The Chairperson, Sanjeev Krishan, is confident in this significant achievement, attributing it to a robust growth trajectory witnessed across all business segments.
Impressive Growth Across Diverse Service Lines
PwC India reported remarkable growth rates exceeding 20% individually in assurance, tax, and advisory services, with the advisory segment leading the way.
The success is attributed to the effectiveness of the ‘new equation strategy’ implemented in August 2021, reflecting a strategic shift that has exceeded the company’s initial aspirations.
Exceeding Aspirations and Workforce Expansion
Originally aiming for a revenue target of $1 billion and a workforce expansion to 25,000 individuals, PwC India has surpassed these ambitious goals; with a current staff strength of 27,000, the company is on track to meet its revenue target by the end of the fiscal year.
In light of heightened competition and an increasing corporate appetite for technology-driven services, PwC India has adopted a strategic approach focused on four key sectors, four platforms, five competencies (including cloud, digital, and cyber), and global capability centers (GCCs) and managed services.
In response to evolving market trends and client feedback in the post-Covid landscape, PwC India has also refined its market approach – prioritizing high-priority clients, adopting a sector-led approach, and strategically targeting captive opportunities.

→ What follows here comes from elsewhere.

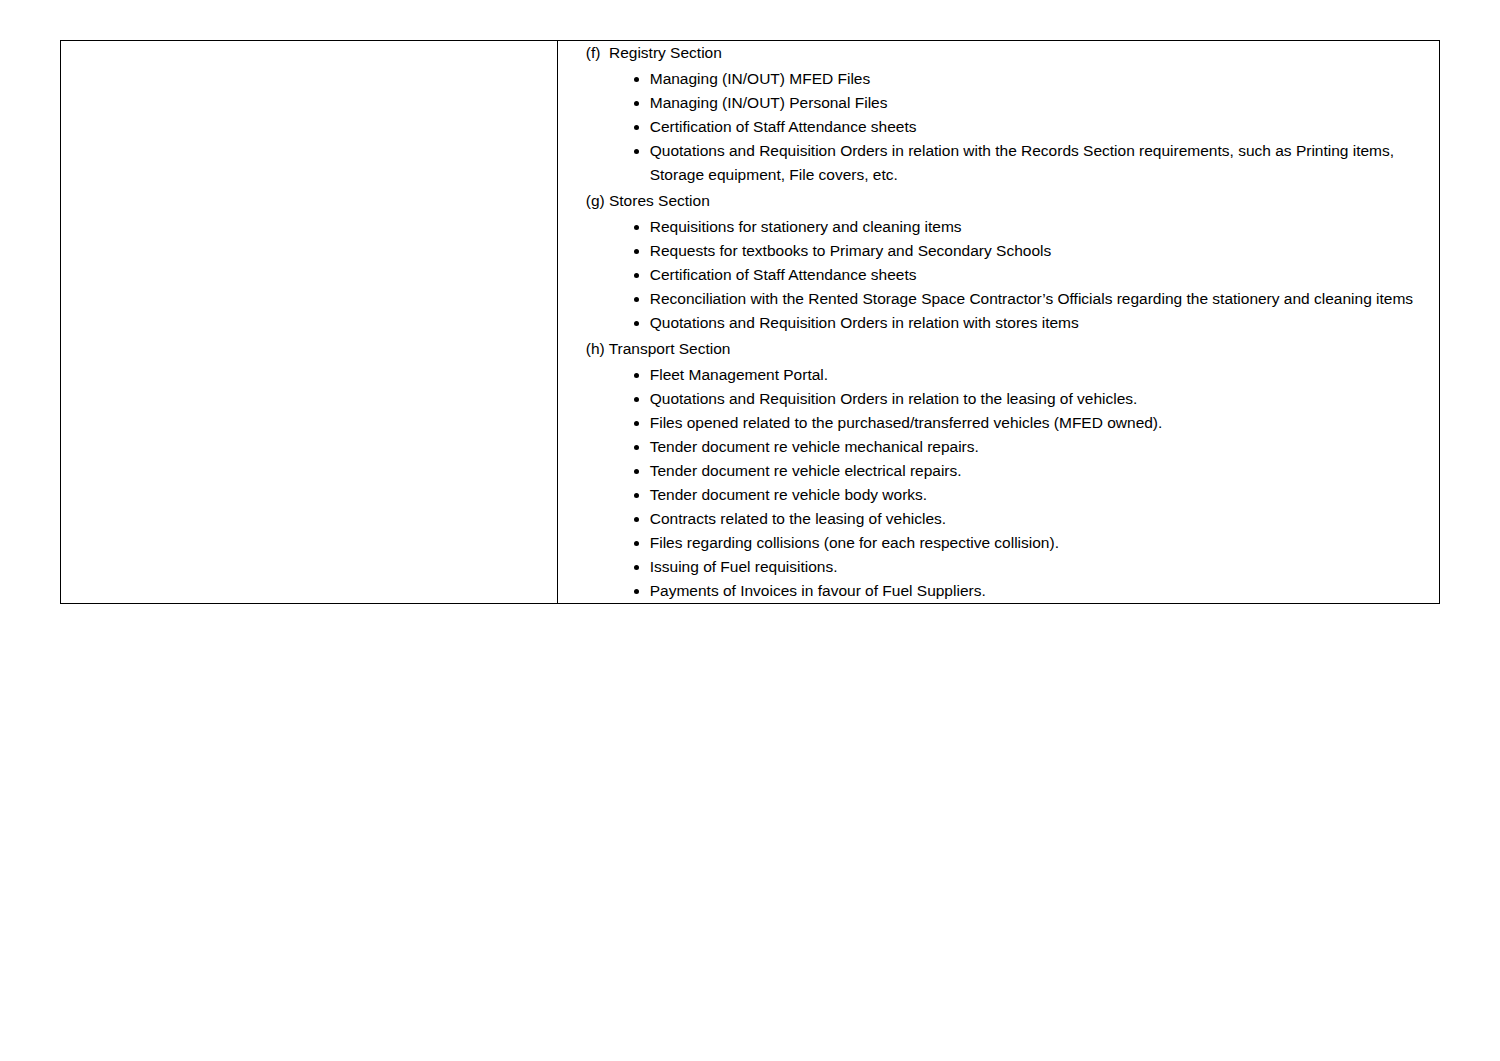| | (f) Registry Section Managing (IN/OUT) MFED Files Managing (IN/OUT) Personal Files Certification of Staff Attendance sheets Quotations and Requisition Orders in relation with the Records Section requirements, such as Printing items, Storage equipment, File covers, etc. (g) Stores Section Requisitions for stationery and cleaning items Requests for textbooks to Primary and Secondary Schools Certification of Staff Attendance sheets Reconciliation with the Rented Storage Space Contractor’s Officials regarding the stationery and cleaning items Quotations and Requisition Orders in relation with stores items (h) Transport Section Fleet Management Portal. Quotations and Requisition Orders in relation to the leasing of vehicles. Files opened related to the purchased/transferred vehicles (MFED owned). Tender document re vehicle mechanical repairs. Tender document re vehicle electrical repairs. Tender document re vehicle body works. Contracts related to the leasing of vehicles. Files regarding collisions (one for each respective collision). Issuing of Fuel requisitions. Payments of Invoices in favour of Fuel Suppliers. |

PwC India’s strategic alliances with industry giants like Oracle and SAP, coupled with the acquisition of Venerate Solutions, have also greatly contributed to its tech-driven services space. The firm indicated substantial growth in the transformation business and risk service line, riding the wave of digital transformation.
PwC India has also increased its investment budget from 5% to 10% of revenue over the last three years, and the firm has pledged over ₹600 crores for employee training and development in the next three years.